La missione di “Io Capitano”
Il regista Mattero Garrone ha spiegato, da parte sua, che “il film nasce dall’ascolto e dal desiderio di poter dar voce a chi di solito voce non ha”. Il racconto vuole far “vivere in soggettiva il viaggio”. La struttura del film è quella omerica “del viaggio dell’eroe”. L’obiettivo è quello di mostrare ai giovani una pagina buia dell’era contemporanea, non solo a quelli europei ma soprattutto alle nuove generazioni che vivono in Africa. Attraverso questo film, ha detto il regista Garrone, non si vuole dare una risposta ad un problema così complesso ma si vuole “trasmettere una esperienza”.
La testimonianza di due attori protagonisti
“Questa opera mi ha fatto crescere”, ha detto invece uno degli attori, Seydou Sarr. “Quando siamo andati in Marocco ho conosciuto le persone che realmente hanno viaggiato dall’Africa verso l’Europa. Ascoltando le loro storie, ho sentito qualcosa. E ho voluto recitare in questo film per dare voce a loro”. Mamadou Kouassi, altro protagonista del film, ha detto che “Io Capitano” ha creato una consapevolezza sul vero volto delle migrazioni anche in Africa. Si mette in luce il desiderio dei giovani africani di scoprire il mondo. Molte persone “credono che arrivare in Europa sia facile”. Nel deserto e in mare, invece, molti uomini, donne e bambini muoiono. Questa è la verità, ha detto Mamadou, che si è definito “un sopravvissuto”. Quest'opera, ha concluso, è uno strumento per dare una testimonianza nelle scuole e per “parlare alle persone che non vedono tutta la sofferenza” dei migranti.

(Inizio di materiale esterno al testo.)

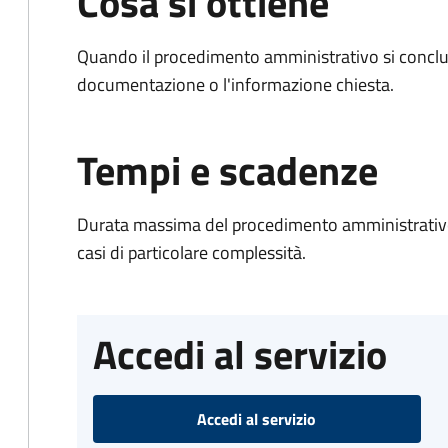
Cosa si ottiene
Quando il procedimento amministrativo si conclud
documentazione o l'informazione chiesta.
Tempi e scadenze
Durata massima del procedimento amministrativo:
casi di particolare complessità.
Accedi al servizio
Accedi al servizio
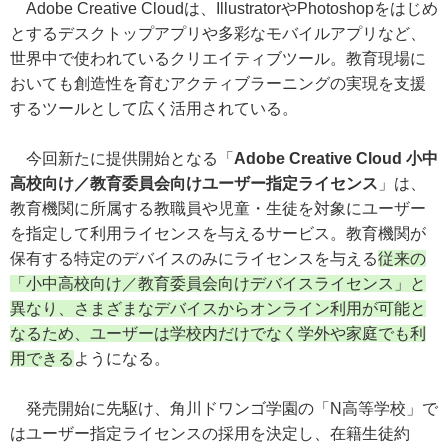
Adobe Creative Cloudは、IllustratorやPhotoshopをはじめ
とするデスクトップアプリや多彩なモバイルアプリなど、
世界中で使われているクリエイティブツール。教育現場に
おいても創造性を育むアクティブラーニングの実現を支援
するツールとして広く活用されている。
今回新たに提供開始となる「
Adobe Creative Cloud 小中
高校向け／教育委員会向けユーザー指定ライセンス
」は、
教育機関に所属する教職員や児童・生徒を対象にユーザー
を指定して利用ライセンスを与えるサービス。教育機関が
保有する特定のデバイスのみにライセンスを与える
従来の
「小中高校向け／教育委員会向けデバイスライセンス」と
異なり、さまざまなデバイスからオンライン利用が可能と
なるため、ユーザーは学校内だけでなく学外や家庭でも利
用できる
ようになる。
発売開始に先駆け、角川ドワンゴ学園の「N高等学校」で
はユーザー指定ライセンスの採用を決定し、在籍生徒約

Tra l'avventura e la fiaba
Padre Antonio Spadaro ha sottolineato in aula che la pellicola ha la capacità, con il suo linguaggio sconvolgente, di coinvolgere e di non anestetizzare lo sguardo dello spettatore. Ai media vaticani, a margine dell'evento, il gesuita sottosegretario del Dicastero per la Cultura e l'Educazione spiega che all’assemblea sinodale - alla quale partecipa come membro - "c’è una forte sensibilità per il tema delle migrazioni del quale il Papa parla tantissimo" e "il film è in grado di parlare in maniera energica di questo tema ma usando uno stile diverso rispetto a quello che noi siamo abituati a vedere". Quella di Garrone, sottolinea padre Spadaro, "è una storia che include Ulisse e Pinocchio, una storia di formazione e un’avventura esistenziale che mette a fuoco con grande forza e decisione la tragedia che queste persone vivono, ma anche il sogno che vivono e dal quale sono spinti". La storia dei migranti, evidenzia ancora il gesuita, "non ce l’hanno raccontata bene. Nel senso che noi siamo anestetizzati davanti alle immagini che vediamo. Osservare le cose da un altro punto di vista, cioè dal punto di vista di coloro che migrano – e il film è pure nella loro lingua – può aiutare tutti, inclusi i padri sinodali, può aiutare i padri sinodali a vedere questo dramma in una maniera differente. Quindi è dare una nuova consapevolezza".
“Io Capitano” è, insomma, un viaggio in prima persona che ha toccato il cuore di tutti i partecipanti al Sinodo presenti nell'aula.